▸ INSTRUCTIONS TO FOLLOW
Tally how many lines of these entries hold the string "Payment". Return the number alone.

▸ RECORDS
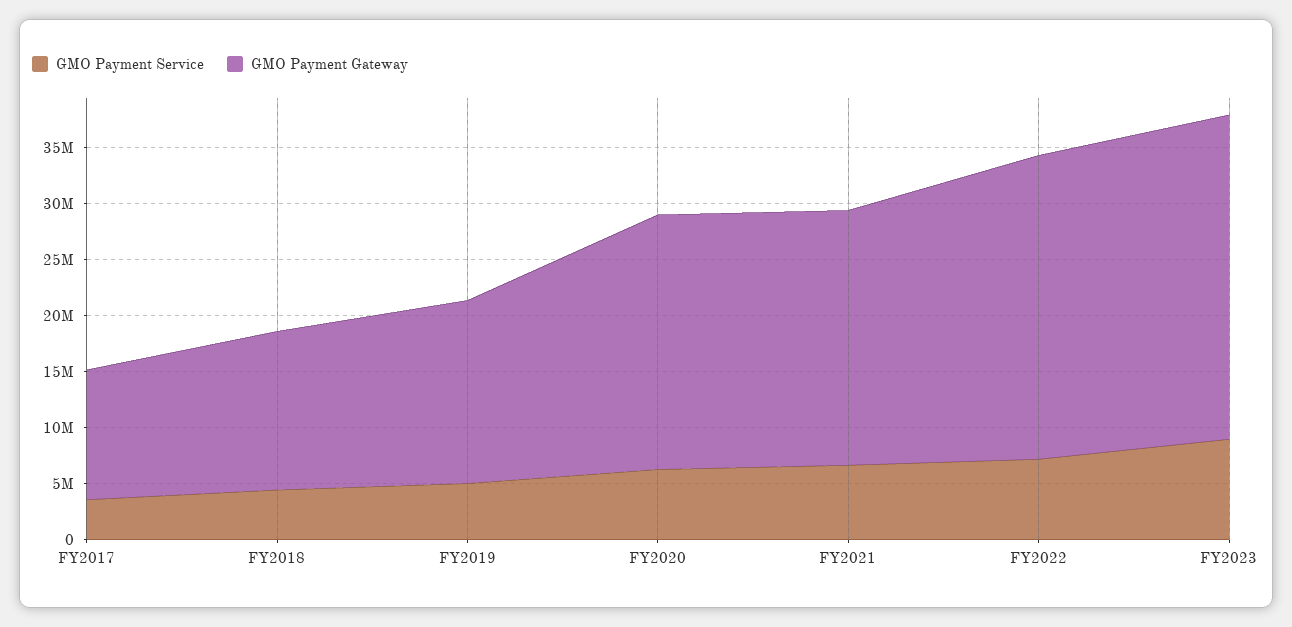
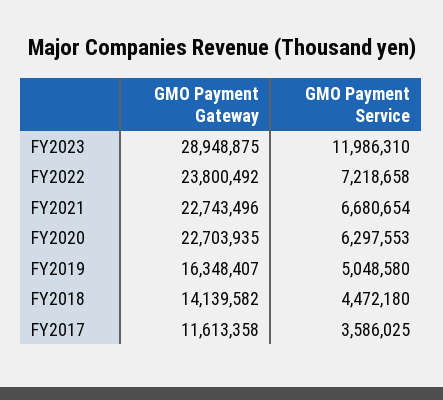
  {
    "GMO Payment Service": {
      "FY2017": 3586025,
      "FY2018": 4472180,
      "FY2019": 5048580,
      "FY2020": 6297553,
      "FY2021": 6680654,
      "FY2022": 7218658,
-     "FY2023": 9000000
+     "FY2023": 11986310
    },
    "GMO Payment Gateway": {
      "FY2017": 11613358,
      "FY2018": 14139582,
      "FY2019": 16348407,
      "FY2020": 22703935,
      "FY2021": 22743496,
-     "FY2022": 27000000,
+     "FY2022": 23800492,
      "FY2023": 28948875
    }
  }

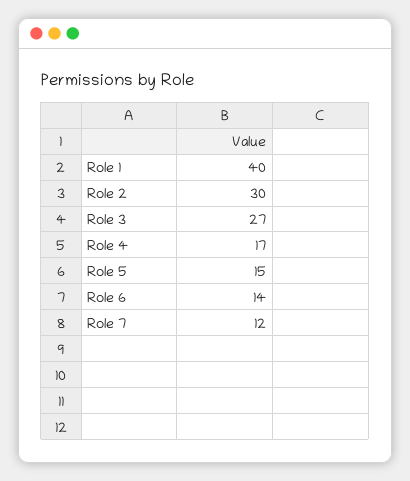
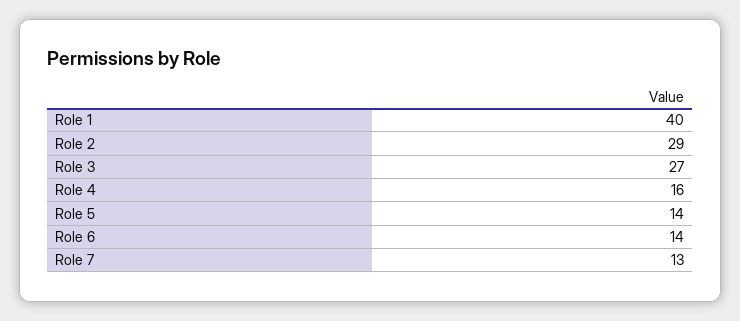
  {
    "Role 1": 40,
-   "Role 2": 30,
+   "Role 2": 29,
    "Role 3": 27,
-   "Role 4": 17,
+   "Role 4": 16,
-   "Role 5": 15,
+   "Role 5": 14,
    "Role 6": 14,
-   "Role 7": 12
+   "Role 7": 13
  }

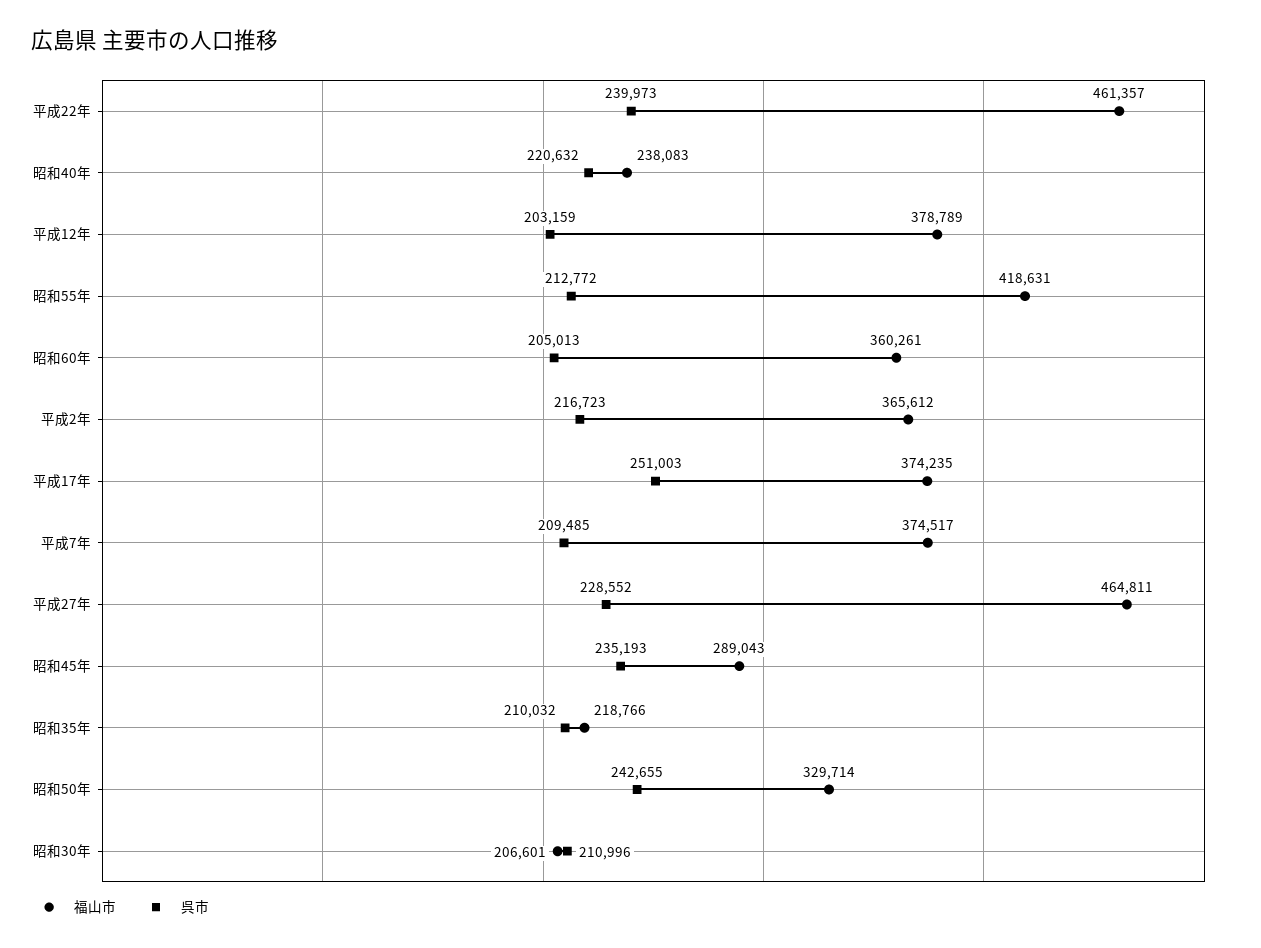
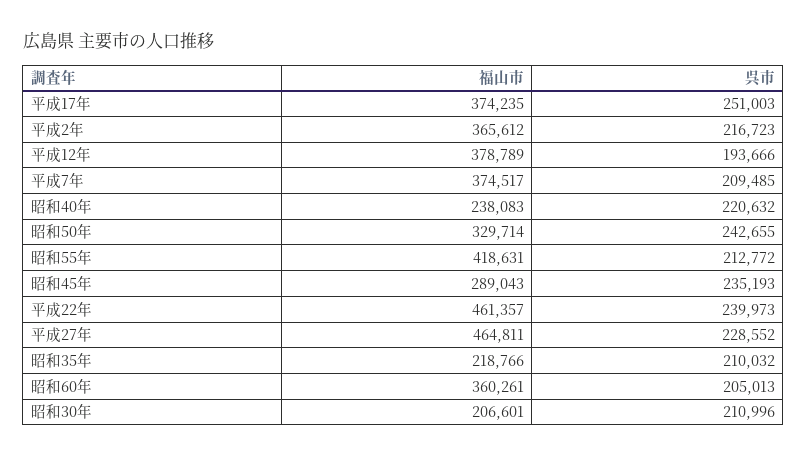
  {
    "福山市": {
      "平成22年": 461357,
      "昭和40年": 238083,
      "平成12年": 378789,
      "昭和55年": 418631,
      "昭和60年": 360261,
      "平成2年": 365612,
      "平成17年": 374235,
      "平成7年": 374517,
      "平成27年": 464811,
      "昭和45年": 289043,
      "昭和35年": 218766,
      "昭和50年": 329714,
      "昭和30年": 206601
    },
    "呉市": {
      "平成22年": 239973,
      "昭和40年": 220632,
-     "平成12年": 203159,
+     "平成12年": 193666,
      "昭和55年": 212772,
      "昭和60年": 205013,
      "平成2年": 216723,
      "平成17年": 251003,
      "平成7年": 209485,
      "平成27年": 228552,
      "昭和45年": 235193,
      "昭和35年": 210032,
      "昭和50年": 242655,
      "昭和30年": 210996
    }
  }

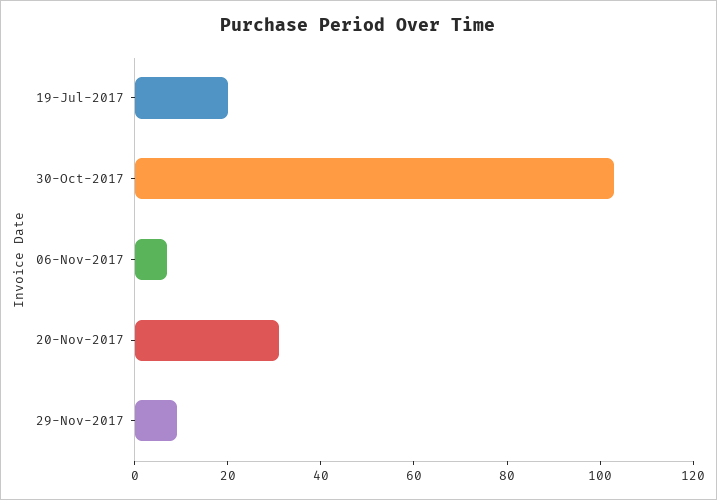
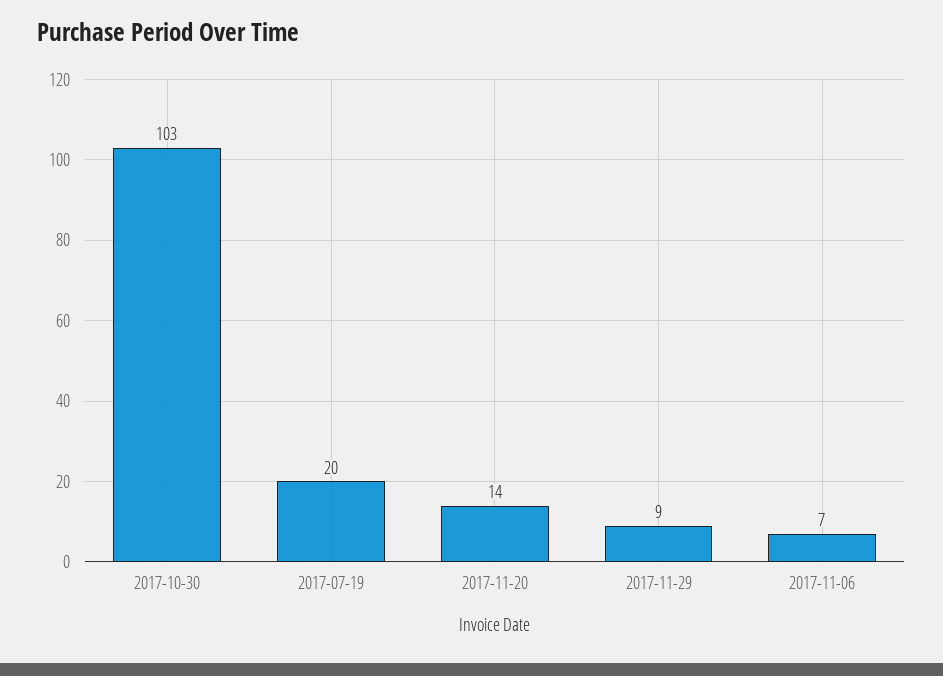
  {
    "19-Jul-2017": 20,
    "30-Oct-2017": 103,
    "06-Nov-2017": 7,
-   "20-Nov-2017": 30,
+   "20-Nov-2017": 14,
    "29-Nov-2017": 9
  }

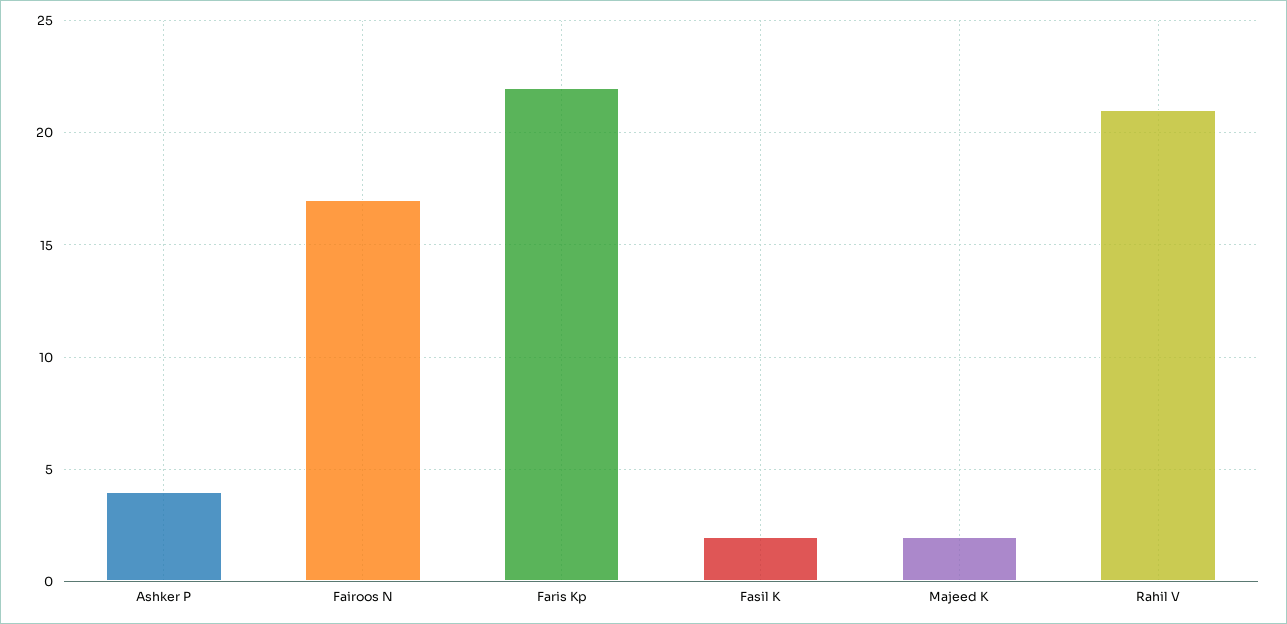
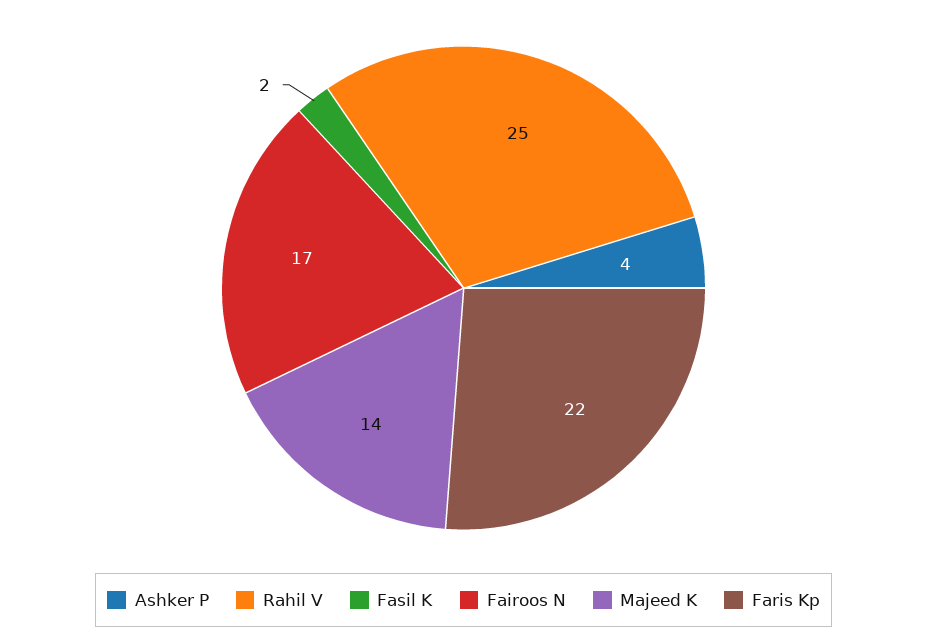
  {
    "Ashker P": 4,
    "Fairoos N": 17,
    "Faris Kp": 22,
    "Fasil K": 2,
-   "Majeed K": 2,
+   "Majeed K": 14,
-   "Rahil V": 21
+   "Rahil V": 25
  }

▸ EXERCISE SOLUTION
2